The Rose Ensemble of Minnesota has put together a stunning celebration of the season featuring an engaging and curious mixture of chant, carols, and glorious polyphony from the libraries and monasteries of Krakow, Prague, and Moscow.

Full-Time Blues Radio: Christmas Blues
December 22 at 11 p.m.

This special features holiday Blues tunes to make your yuletide a little brighter. It’s the best in new and independent Christmas Blues with original songs and new takes on Christmas classics.

Jazz Piano Christmas XXIII
December 23 at 3 p.m.
December 27 at 3 p.m.

NPR Music brings you another great concert from the John F. Kennedy Center for the Performing Arts. NEA Jazz Master Ellis Marsalis, Jason Moran, Geri Allen, and Taylor Eigsti, and other artists perform their favorite holiday songs.

Soul Christmas!
December 24 at 3 p.m.

Featuring some of the greatest Soul and R&B holiday winter classics ever recorded. You’ll be treated to Christmas tunes from James Brown, Otis Redding, The Ojays, Donnie Hatthaway,The Jackson Five, Stevie Wonder, Booker T & The MGs, plus others.

A Child is Born: A Spiritual Christmas with Geri Allen
December 25 at 3 p.m.

Jim Luce hosts this spiritual celebration of Christmas with jazz pianist Geri Allen and her new recording, A Child is Born, featuring Geri on the Fazioli Piano. Special appearances by Dr. Dwight Andrews, composer, musician, educator, and minister, artist Kabuya Pamela Bowens, creator of the “Black Madonna” and others.

A Jazz Christmas
December 25 at 10 p.m.

A program of Christmas music as played in the jazz tradition by your favorite jazz artists (Dexter Gordon, Roy Hargrove, Oscar Peterson, Bobby Watson etc.) with Christmas quips and quotes in between. Hosted by Billy Foster and Renee Miles-Foster.
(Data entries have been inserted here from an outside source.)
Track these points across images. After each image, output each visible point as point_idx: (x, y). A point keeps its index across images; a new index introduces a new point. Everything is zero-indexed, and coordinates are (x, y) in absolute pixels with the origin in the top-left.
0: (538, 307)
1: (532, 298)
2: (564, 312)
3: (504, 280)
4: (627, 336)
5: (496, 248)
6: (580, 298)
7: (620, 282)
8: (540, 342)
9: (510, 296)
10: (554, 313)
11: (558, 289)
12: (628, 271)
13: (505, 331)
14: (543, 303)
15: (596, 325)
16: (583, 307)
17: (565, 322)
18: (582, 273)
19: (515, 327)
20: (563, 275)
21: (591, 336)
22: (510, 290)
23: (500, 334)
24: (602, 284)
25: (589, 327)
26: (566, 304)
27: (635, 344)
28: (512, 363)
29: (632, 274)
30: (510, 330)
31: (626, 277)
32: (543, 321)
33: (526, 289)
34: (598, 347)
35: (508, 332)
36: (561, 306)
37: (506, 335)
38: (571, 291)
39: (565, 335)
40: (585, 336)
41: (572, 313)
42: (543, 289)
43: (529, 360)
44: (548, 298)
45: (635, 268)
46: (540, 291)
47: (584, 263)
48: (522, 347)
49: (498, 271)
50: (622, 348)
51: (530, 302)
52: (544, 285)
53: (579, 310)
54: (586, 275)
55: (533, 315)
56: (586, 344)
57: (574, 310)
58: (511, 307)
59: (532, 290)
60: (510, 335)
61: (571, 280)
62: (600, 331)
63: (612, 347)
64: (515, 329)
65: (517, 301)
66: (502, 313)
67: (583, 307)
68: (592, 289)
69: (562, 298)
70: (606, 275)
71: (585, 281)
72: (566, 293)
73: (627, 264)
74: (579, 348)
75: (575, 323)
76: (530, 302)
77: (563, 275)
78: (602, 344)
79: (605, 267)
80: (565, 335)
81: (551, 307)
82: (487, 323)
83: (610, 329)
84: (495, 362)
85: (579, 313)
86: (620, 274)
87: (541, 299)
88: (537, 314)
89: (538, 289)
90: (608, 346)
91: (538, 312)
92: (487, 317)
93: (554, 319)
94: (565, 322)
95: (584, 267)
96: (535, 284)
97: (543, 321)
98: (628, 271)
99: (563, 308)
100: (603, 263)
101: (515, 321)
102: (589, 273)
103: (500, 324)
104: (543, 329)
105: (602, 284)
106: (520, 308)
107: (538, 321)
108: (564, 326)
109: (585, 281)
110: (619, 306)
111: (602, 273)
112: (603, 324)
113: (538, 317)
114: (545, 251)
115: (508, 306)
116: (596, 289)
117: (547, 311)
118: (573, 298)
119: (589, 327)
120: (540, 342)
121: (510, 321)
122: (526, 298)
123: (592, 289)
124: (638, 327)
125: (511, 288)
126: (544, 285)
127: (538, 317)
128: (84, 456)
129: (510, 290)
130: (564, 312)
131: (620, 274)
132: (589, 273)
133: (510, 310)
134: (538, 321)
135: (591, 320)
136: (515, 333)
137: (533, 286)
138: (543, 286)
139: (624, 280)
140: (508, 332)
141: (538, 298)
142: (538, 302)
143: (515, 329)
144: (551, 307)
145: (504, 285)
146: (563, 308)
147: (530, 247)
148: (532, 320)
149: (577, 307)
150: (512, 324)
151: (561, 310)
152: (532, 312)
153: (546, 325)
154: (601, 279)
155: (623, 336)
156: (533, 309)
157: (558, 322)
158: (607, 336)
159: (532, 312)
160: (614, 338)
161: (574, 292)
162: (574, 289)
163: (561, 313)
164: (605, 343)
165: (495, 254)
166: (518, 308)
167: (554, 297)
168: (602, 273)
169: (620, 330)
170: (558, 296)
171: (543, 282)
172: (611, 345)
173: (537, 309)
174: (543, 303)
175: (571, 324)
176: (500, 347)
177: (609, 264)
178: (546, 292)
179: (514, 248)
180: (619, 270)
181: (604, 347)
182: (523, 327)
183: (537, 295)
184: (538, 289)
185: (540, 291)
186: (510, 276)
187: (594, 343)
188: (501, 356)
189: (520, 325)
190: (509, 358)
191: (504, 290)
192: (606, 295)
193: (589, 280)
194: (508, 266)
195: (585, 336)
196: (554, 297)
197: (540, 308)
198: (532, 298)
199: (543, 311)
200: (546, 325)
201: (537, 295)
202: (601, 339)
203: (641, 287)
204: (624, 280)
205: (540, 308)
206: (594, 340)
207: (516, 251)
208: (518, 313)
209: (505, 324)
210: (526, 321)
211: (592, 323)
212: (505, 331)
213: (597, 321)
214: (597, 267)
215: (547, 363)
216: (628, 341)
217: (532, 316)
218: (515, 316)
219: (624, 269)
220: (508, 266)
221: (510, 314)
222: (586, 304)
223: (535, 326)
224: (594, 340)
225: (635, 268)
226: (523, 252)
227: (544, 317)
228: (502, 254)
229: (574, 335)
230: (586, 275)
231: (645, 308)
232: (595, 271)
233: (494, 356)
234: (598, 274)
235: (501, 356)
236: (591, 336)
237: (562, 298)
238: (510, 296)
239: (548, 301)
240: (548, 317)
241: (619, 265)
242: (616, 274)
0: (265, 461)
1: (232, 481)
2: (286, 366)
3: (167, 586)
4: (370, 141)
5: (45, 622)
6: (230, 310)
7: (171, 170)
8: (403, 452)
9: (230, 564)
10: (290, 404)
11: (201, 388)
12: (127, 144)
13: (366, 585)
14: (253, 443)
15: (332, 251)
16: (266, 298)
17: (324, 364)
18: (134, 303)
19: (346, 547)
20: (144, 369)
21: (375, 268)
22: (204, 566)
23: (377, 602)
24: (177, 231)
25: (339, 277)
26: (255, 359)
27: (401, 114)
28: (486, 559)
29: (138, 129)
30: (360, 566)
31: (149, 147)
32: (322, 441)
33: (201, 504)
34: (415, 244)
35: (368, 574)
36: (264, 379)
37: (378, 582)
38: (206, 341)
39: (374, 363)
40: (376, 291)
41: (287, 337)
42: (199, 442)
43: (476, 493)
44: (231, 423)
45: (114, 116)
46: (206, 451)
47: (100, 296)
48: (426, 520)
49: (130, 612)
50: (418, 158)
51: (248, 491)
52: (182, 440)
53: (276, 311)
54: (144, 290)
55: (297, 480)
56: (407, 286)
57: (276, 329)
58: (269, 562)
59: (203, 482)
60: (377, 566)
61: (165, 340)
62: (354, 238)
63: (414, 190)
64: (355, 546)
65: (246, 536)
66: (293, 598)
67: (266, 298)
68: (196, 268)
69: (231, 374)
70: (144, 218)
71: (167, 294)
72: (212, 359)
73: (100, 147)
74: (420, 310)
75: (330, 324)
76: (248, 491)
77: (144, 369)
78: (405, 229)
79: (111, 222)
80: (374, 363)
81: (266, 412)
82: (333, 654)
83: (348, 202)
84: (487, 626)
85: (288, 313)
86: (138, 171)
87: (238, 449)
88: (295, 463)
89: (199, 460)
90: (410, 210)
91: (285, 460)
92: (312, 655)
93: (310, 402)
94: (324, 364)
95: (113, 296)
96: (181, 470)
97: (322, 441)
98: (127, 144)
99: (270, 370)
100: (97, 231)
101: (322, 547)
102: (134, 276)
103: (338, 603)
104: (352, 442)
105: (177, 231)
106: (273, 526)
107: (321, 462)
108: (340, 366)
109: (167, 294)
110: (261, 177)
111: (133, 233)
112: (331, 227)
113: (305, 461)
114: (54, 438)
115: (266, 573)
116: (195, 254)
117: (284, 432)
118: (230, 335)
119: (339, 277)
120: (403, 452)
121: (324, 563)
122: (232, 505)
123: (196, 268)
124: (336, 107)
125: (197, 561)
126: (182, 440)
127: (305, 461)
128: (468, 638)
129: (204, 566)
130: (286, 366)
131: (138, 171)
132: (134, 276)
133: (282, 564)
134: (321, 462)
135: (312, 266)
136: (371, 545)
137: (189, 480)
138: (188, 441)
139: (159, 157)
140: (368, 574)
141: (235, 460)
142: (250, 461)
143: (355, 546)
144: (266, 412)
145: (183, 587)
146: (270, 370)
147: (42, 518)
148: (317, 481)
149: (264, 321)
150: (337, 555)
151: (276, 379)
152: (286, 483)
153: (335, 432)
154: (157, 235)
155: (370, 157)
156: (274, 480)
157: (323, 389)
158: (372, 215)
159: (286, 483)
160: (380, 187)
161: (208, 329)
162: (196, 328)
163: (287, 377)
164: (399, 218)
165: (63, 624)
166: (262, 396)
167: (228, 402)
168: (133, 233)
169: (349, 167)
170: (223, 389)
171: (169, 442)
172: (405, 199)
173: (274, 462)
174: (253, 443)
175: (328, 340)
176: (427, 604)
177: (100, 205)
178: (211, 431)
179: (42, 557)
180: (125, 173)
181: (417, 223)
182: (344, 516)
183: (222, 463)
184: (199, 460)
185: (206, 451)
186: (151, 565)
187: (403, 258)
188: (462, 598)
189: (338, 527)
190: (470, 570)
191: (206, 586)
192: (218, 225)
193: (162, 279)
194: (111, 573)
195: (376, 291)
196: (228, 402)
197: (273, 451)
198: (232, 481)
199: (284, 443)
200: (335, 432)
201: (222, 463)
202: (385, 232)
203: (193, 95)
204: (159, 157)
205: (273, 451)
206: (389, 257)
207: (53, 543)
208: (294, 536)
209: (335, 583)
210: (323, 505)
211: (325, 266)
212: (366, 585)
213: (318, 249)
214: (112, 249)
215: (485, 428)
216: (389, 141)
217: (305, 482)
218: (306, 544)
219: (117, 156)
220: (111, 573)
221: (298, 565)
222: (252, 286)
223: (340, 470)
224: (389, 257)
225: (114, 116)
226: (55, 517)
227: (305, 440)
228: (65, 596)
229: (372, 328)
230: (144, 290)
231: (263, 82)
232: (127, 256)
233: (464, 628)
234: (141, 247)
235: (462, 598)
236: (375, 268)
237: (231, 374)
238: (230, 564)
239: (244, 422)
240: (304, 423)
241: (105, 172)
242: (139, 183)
The Capitol Steps New Year’s Special
December 31 at 3 p.m. & 8 p.m.
January 1 at 10 a.m.

Help us roast 2012 to a crisp with The Capitol Steps annual year-in-review awards. This year will feature all new awards, such as: “Best Use of $3 billion Dollars to Run for President,” “Worst Place in Public to Admit You Had a Binder Full of Women,” “Most Prostitutes to Ever Fit into the Secret Service’s Hotel,” and “Worst Hair Cut Ever to Demand to See Anyone’s Birth Certificate, Much Less the President’s.” If there is anything Congress can agree on, it is The Capitol Steps’ New Year’s special will have you laughing harder than Joe Biden at a Vice Presidential debate. So laugh away at 2012, because unlike any Presidential election, laughter is free.

Toast of the Nation 2012-13
December 31 at 9 p.m.

It’s jazz that you can party to, all night from coast to coast, with countdowns to midnight in all four continental time zones. Wynton Marsalis headlines at 11pm with The Louis Armstrong Continuum.

New Year’s Day from Vienna
January 1 at 11 a.m. & 8 p.m.

The Vienna Philharmonic presents its ever popular annual New Year’s Day concert from the Golden Hall of the Musikverein in Vienna. You’ll hear your favorite waltzes, polkas and more – a festive way to start off the New Year.